My grandfather is 86 years old and now nearly blind; the Battery Daddy gives him agency to replace a remote control or smoke alarm when the time comes. A lifelong contractor, he is used to working with his hands. Now he sees with them. Shucking batteries from a device that’s no longer working, finding the new one in the case, and replacing it by feel is an empowering thing.

Fifteen years ago, I ran the audio for a lot of live events in a small theater – PTA meetings, community theatre, talent shows, that sort of thing. Wireless microphones would use a 9-volt battery, the rectangular one with the battery terminals on top. The way you’d figure out if someone had enough juice to get through a two hour presentation was to touch those two terminals to the tip of your tongue. If you get that Sichuan peppercorn jolt, then you’re good to go. Eventually it becomes addictive. I ate at Xi’an Famous Foods probably once a week at work between 2017 and 2019, for example.

I didn’t think much about where those spent batteries went. I don’t think my grandfather does either. I may have put them in the trash. I know he does. John Wilson has an answer for NYC, but for me, my grocery store accepts them, and that’s good enough. It’s not a very common occurrence though. It’s the occasional AAA pair that came with a remote, or a leftover littleBits branded 9-volt back when they were being liquidated. Most of my batteries in my house that would be thrown out are rechargeable. Big portable Casio keyboard? Six AAs. Gameboy Pocket used as an occasional webcam? Two AAAs. Pop em in the charger, good as new.
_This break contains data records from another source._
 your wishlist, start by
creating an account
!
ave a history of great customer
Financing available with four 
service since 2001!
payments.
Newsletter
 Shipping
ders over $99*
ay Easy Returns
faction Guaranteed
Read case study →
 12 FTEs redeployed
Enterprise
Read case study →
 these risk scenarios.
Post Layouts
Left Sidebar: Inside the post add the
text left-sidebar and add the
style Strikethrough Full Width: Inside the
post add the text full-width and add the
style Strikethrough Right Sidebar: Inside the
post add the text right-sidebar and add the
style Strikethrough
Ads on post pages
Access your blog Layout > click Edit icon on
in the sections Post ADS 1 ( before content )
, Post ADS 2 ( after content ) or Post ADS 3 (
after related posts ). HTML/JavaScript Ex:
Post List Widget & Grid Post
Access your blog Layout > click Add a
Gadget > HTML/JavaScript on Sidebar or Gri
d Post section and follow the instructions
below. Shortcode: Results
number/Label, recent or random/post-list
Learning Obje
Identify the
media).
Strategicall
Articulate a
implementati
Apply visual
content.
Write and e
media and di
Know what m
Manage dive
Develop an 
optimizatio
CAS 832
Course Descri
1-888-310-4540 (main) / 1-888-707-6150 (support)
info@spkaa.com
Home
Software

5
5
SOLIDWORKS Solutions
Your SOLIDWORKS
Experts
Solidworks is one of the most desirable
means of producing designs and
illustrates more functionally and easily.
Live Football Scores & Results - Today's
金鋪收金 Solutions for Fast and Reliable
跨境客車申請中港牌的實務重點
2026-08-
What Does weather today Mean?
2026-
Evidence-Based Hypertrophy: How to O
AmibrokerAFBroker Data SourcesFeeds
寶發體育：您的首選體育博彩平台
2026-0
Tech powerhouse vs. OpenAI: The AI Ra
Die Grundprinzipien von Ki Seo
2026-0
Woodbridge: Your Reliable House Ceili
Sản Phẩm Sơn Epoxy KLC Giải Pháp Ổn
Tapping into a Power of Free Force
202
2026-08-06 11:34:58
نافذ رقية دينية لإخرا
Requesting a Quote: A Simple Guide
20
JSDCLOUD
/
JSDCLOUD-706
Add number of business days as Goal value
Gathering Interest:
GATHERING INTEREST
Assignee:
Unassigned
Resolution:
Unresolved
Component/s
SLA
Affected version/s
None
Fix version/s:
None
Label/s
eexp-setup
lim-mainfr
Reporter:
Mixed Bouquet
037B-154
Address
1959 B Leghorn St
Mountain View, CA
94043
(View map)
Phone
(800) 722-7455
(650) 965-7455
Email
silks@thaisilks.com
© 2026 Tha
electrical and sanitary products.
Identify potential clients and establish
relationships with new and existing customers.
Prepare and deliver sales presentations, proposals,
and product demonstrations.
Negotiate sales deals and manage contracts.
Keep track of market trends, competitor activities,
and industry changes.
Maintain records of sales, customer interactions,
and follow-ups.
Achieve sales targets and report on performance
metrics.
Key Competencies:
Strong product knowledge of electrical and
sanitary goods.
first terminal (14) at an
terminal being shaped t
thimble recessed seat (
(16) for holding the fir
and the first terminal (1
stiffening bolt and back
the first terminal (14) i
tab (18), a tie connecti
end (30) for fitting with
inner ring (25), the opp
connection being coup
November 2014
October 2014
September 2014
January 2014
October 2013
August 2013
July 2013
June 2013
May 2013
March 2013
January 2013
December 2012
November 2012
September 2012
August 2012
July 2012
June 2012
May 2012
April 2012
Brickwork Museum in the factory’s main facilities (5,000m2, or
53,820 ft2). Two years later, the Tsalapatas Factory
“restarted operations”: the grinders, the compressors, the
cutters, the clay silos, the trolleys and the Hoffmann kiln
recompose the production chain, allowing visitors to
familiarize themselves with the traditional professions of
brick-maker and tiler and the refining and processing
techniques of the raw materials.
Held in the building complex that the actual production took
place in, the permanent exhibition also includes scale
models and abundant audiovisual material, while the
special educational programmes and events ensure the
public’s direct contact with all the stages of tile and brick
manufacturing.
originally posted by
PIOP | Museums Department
Everything else has a battery locked somewhere inside it. Electric toothbrush, ornamental mood lantern, vacuum cleaner, kitchen scale, laptop, phone. You can’t get at the battery, but you know they’re in there. They announce their charge level through small blinking LEDs.

Increasingly, batteries are part of the skeleton of what we carry around. Not only are batteries non-removable in phones and laptops for internal space-saving reasons, they are also a part of the structural integrity of the frame, helping avoid twisting and bending.